Whenever the string "的阻塞队列" appears in a line below, please copy the line out.

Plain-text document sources
- Opening Delimiter -
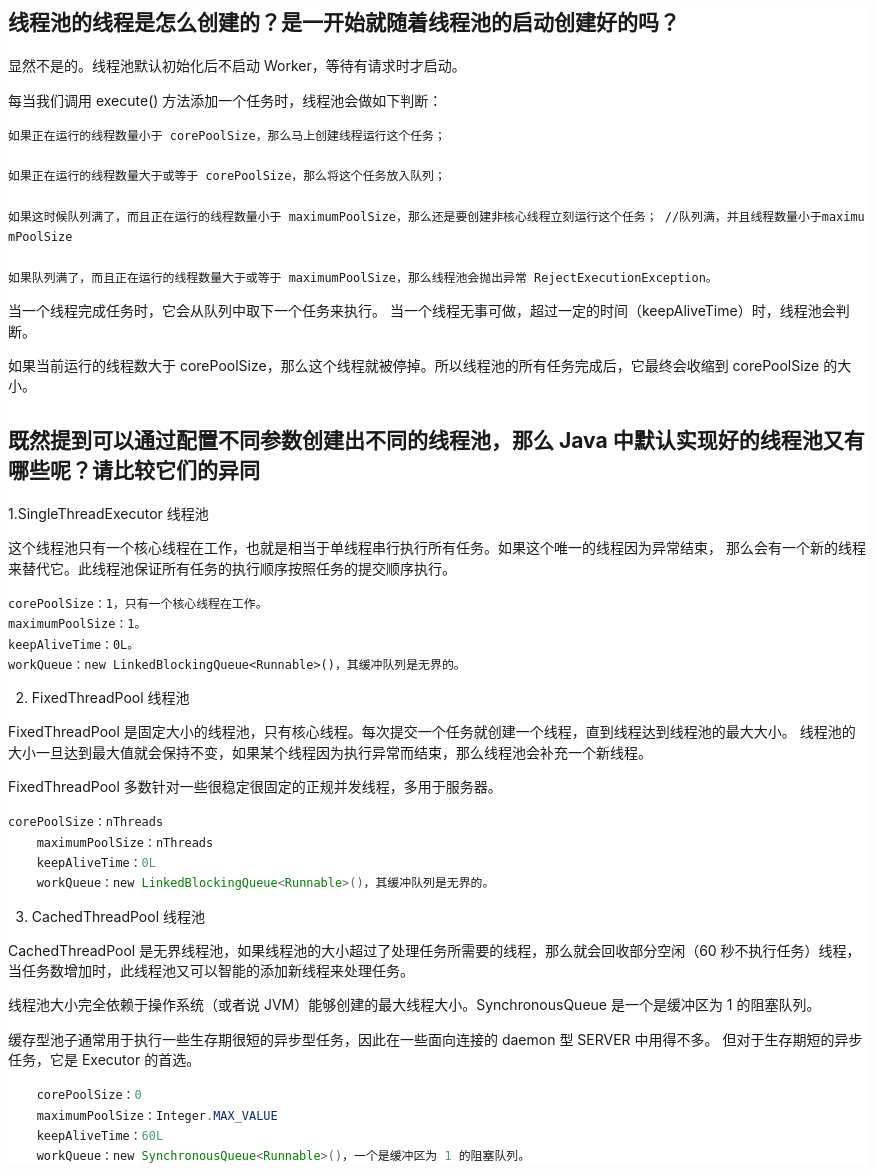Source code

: ## 线程池的线程是怎么创建的？是一开始就随着线程池的启动创建好的吗？

显然不是的。线程池默认初始化后不启动 Worker，等待有请求时才启动。

每当我们调用 execute() 方法添加一个任务时，线程池会做如下判断：

	如果正在运行的线程数量小于 corePoolSize，那么马上创建线程运行这个任务；
	
	如果正在运行的线程数量大于或等于 corePoolSize，那么将这个任务放入队列；
	
	如果这时候队列满了，而且正在运行的线程数量小于 maximumPoolSize，那么还是要创建非核心线程立刻运行这个任务； //队列满，并且线程数量小于maximumPoolSize
	
	如果队列满了，而且正在运行的线程数量大于或等于 maximumPoolSize，那么线程池会抛出异常 RejectExecutionException。

当一个线程完成任务时，它会从队列中取下一个任务来执行。 当一个线程无事可做，超过一定的时间（keepAliveTime）时，线程池会判断。

如果当前运行的线程数大于 corePoolSize，那么这个线程就被停掉。所以线程池的所有任务完成后，它最终会收缩到 corePoolSize 的大小。



## 既然提到可以通过配置不同参数创建出不同的线程池，那么 Java 中默认实现好的线程池又有哪些呢？请比较它们的异同

1.SingleThreadExecutor 线程池

这个线程池只有一个核心线程在工作，也就是相当于单线程串行执行所有任务。如果这个唯一的线程因为异常结束，
那么会有一个新的线程来替代它。此线程池保证所有任务的执行顺序按照任务的提交顺序执行。

	corePoolSize：1，只有一个核心线程在工作。
	maximumPoolSize：1。
	keepAliveTime：0L。
	workQueue：new LinkedBlockingQueue<Runnable>()，其缓冲队列是无界的。

2. FixedThreadPool 线程池

FixedThreadPool 是固定大小的线程池，只有核心线程。每次提交一个任务就创建一个线程，直到线程达到线程池的最大大小。
线程池的大小一旦达到最大值就会保持不变，如果某个线程因为执行异常而结束，那么线程池会补充一个新线程。

FixedThreadPool 多数针对一些很稳定很固定的正规并发线程，多用于服务器。

```java
corePoolSize：nThreads
	maximumPoolSize：nThreads
	keepAliveTime：0L
	workQueue：new LinkedBlockingQueue<Runnable>()，其缓冲队列是无界的。
```

3. CachedThreadPool 线程池

CachedThreadPool 是无界线程池，如果线程池的大小超过了处理任务所需要的线程，那么就会回收部分空闲（60 秒不执行任务）线程，
当任务数增加时，此线程池又可以智能的添加新线程来处理任务。

线程池大小完全依赖于操作系统（或者说 JVM）能够创建的最大线程大小。SynchronousQueue 是一个是缓冲区为 1 的阻塞队列。

缓存型池子通常用于执行一些生存期很短的异步型任务，因此在一些面向连接的 daemon 型 SERVER 中用得不多。
但对于生存期短的异步任务，它是 Executor 的首选。

```java
	corePoolSize：0
	maximumPoolSize：Integer.MAX_VALUE
	keepAliveTime：60L
	workQueue：new SynchronousQueue<Runnable>()，一个是缓冲区为 1 的阻塞队列。
```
- Closing Delimiter -
Problem solution ▸
线程池大小完全依赖于操作系统（或者说 JVM）能够创建的最大线程大小。SynchronousQueue 是一个是缓冲区为 1 的阻塞队列。
	workQueue：new SynchronousQueue<Runnable>()，一个是缓冲区为 1 的阻塞队列。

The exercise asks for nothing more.